The US’s initial justification for embarking on the trade dispute with China was the protection of US manufacturing jobs from unfair competition from subsidised Chinese state-owned enterprises. However, it has quickly become evident that the disagreements go much wider and deeper than early signs suggested. Issues around intellectual property rights, data security and national security have now entered the scene, and the talks are now so broad and complex that a short-term compromise seems implausible.

Clearly, there is more at stake here than the terms of trade. It is the rise of China and the possibility it may overtake the US as the world’s greatest power that is at stake. At the beginning of Donald Trump’s regime, some commentators suggested that before he left office, China would overtake the US in terms of the size of its economy. Obviously since then US growth has substantially accelerated while China has remained at a similar level, pushing the date further into the future. However, it is that threat that, in many ways, is driving the US’s stance. Similarly, China has the stated aim to regain the position it once held as the world’s greatest power and it is pursuing a clear plan to achieve it.

The conflicting goals from both sides are not the only barriers to resolution, there are also cultural differences between the parties, as evidenced by the Chinese citing the tone of the agreement as a barrier to settlement. Additionally, there are very different political systems confounding the process. The Chinese are able to take a multi decade, if not multi-generational approach to the achievement of their goals, so long as domestic living standards are improving at a rate that keeps the current regime in power. The US faces a four year election cycle which leaves only narrow windows where short term pain can be suffered, without risking a change of leadership. The Chinese clearly have the advantage here unless tariffs are raised to such a level that material amounts of substitution of Chinese goods with other suppliers can occur, a process that inevitably takes time.

In summary, it comes down to the pain threshold of the negotiating parties as much as the perceived benefits of a resolution. Our view is that while near term compromises are possible, in the long run further disputes are inevitable now that China is no longer perceived as an opportunity for US companies, but a threat to the US on many levels. The market implications for this major change are much more nuanced than the near-term reactions we have seen thus far. Some of the implications include slower growth and marginally higher inflation in the US and an even greater need to reposition the economy towards domestic growth and the ‘Belt and Road’ strategy for China.

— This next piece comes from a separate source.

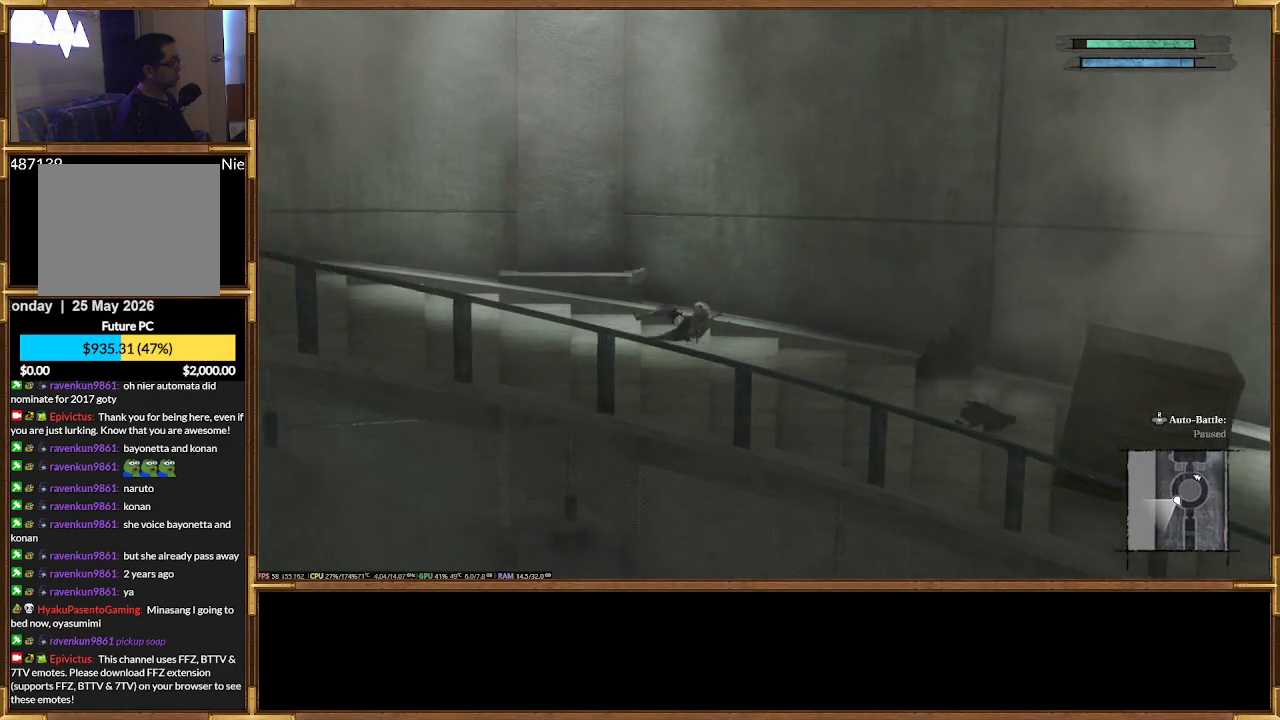
{"buttons": [], "events": []}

As with most intractable problems, our strategy is to try and avoid speculating on the unknown, in this case by avoiding the obvious losers such as companies with a high dependence on Chinese supply chains. However, as markets increasingly come to the view that this is an issue that isn’t going away, it is likely to have priced the risk in and learned to live with it. No doubt markets will soon move on to worrying about some new issue, while climbing the wall of worry.

Risks:

The value of stock market investments will fluctuate and investors may not get back the original amount invested.

Past performance is not a guide to future performance.

Forecasts are not reliable indicators of future returns.


Important Information:

For Investment Professionals only. Not for onward distribution. No other persons should rely on any information contained within this document.

Source for information: Miton as at 16/05/2019 unless otherwise stated.

The views expressed are those of the fund manager at the time of writing and are subject to change without notice. They are not necessarily the views of Miton and do not constitute investment advice.

Miton has used all reasonable efforts to ensure the accuracy of the information contained in the communication, however some information and statistical data has been obtained from external sources. Whilst Miton believes these sources to be reliable, Miton cannot guarantee the reliability, completeness or accuracy of the content or provide a warrantee.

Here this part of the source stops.